Luego vinieron otras canciones: El pollito Tom, La gallina Kirica, El gallo Tom. Tienen 22 canciones en el repertorio. Veinte las escribió Mario Hernández, un físico que encontró en la música infantil otra forma de creación. Su hijo integró aquel primer Coro Andarín de hace veinte años, y hoy realiza los arreglos para el actual. Entre todos han construido un universo sonoro propio, lleno de picardía, historias y juego. Cecilia suele contar cada canción antes de cantarla. Siembra la imagen. Después llegan las voces.

El cierre del concierto por el primer añito fue con Andarín soy yo, esta vez junto a los padres. Si algo quedó claro esa tarde es que el coro no es solo de niños. Es una comunidad que canta. Y también un espacio donde se aprende algo más profundo: que se puede aspirar a ser solista, pero sin dejar de escuchar al otro. Que cantar juntos importa.
En paralelo, Cecilia sostiene otros proyectos. Forma parte de la Banda Provincial de Conciertos y, junto a su esposo, integra agrupaciones como Los Naipes y el formato pequeño Mía Quartet, donde canta y toca saxofón en espacios más íntimos. Es otra cara de la música: más comercial, más reducida, pero igualmente necesaria en un contexto donde los grandes formatos han ido desapareciendo. Aun así, su centro sigue estando en los niños.
En los próximos días, Andarín volverá a presentarse en espacios dedicados a la inclusión, donde su manera de hacer —abierta, diversa, sin moldes rígidos— encuentra un lugar natural. Podrá encontrársele el 2 de abril, a las diez de la mañana, en la Casa de la Diversidad Cultural, por el Día de Concienciación del Autismo. No es un discurso en su trabajo. Es una práctica. También continúan las presentaciones dominicales en la peña Payasos a la orden, en la Plaza de los Trabajadores, y los encuentros mensuales Entre voces, en la Biblioteca.
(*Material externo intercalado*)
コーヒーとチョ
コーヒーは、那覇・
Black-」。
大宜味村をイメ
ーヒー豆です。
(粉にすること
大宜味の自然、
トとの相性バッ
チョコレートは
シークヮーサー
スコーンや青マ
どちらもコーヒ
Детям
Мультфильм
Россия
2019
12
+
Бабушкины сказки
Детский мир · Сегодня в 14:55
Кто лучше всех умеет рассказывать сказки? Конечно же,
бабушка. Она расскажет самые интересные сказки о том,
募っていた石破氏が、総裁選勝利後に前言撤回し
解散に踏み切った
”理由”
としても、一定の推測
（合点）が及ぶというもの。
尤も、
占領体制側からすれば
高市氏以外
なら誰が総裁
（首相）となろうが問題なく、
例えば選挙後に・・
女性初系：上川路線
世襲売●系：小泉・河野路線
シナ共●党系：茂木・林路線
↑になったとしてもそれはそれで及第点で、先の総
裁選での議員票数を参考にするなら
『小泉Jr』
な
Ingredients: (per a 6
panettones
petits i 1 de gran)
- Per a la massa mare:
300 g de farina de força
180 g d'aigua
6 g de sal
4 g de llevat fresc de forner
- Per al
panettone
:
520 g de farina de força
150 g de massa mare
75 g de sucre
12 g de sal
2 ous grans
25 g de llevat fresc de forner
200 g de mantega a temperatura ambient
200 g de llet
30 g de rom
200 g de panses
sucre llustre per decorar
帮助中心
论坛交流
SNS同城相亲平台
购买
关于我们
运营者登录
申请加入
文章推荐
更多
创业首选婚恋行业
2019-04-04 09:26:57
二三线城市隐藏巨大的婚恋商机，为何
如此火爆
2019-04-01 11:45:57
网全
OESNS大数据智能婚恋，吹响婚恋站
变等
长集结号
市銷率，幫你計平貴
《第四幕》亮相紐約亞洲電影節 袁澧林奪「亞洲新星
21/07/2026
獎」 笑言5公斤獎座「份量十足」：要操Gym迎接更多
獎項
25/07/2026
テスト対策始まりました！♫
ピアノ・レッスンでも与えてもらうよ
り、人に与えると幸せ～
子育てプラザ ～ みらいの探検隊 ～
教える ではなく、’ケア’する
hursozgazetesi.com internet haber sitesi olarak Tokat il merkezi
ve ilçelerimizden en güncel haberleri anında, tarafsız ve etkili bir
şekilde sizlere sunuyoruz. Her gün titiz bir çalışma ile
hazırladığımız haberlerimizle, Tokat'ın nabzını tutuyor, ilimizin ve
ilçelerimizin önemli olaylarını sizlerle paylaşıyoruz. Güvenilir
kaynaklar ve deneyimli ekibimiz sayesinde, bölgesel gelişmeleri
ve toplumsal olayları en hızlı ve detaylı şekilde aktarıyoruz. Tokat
Van donde los invitan. O donde pueden. Son, en el sentido más literal, andarines.

Mientras tanto, Cecilia sigue proyectando. Sueña con hacer teatro musical: La margarita blanca, un proyecto que comparte con su padre, y que poco a poco empieza a tomar forma. Es, de algún modo, un regreso al origen. A esa casa donde aprendió, casi sin darse cuenta, a amar la música con disciplina y belleza.
Quizá por eso su manera de dirigir no es autoritaria, pero sí firme. No es rígida, pero sí estructurada. No es distante, pero tampoco ingenua. Y siempre —casi como una constante silenciosa— está su sonrisa.
Al final, el Coro Andarín hace honor a su nombre. Va de un lugar a otro, llevando canciones. Pero también dejando algo más difícil de definir: un sitio donde cada niño puede encontrar su voz, su tiempo, su forma de estar. Y donde, incluso en medio del ruido o la oscuridad, todavía es posible lograr lo más raro de todo: hacer silencio para escuchar.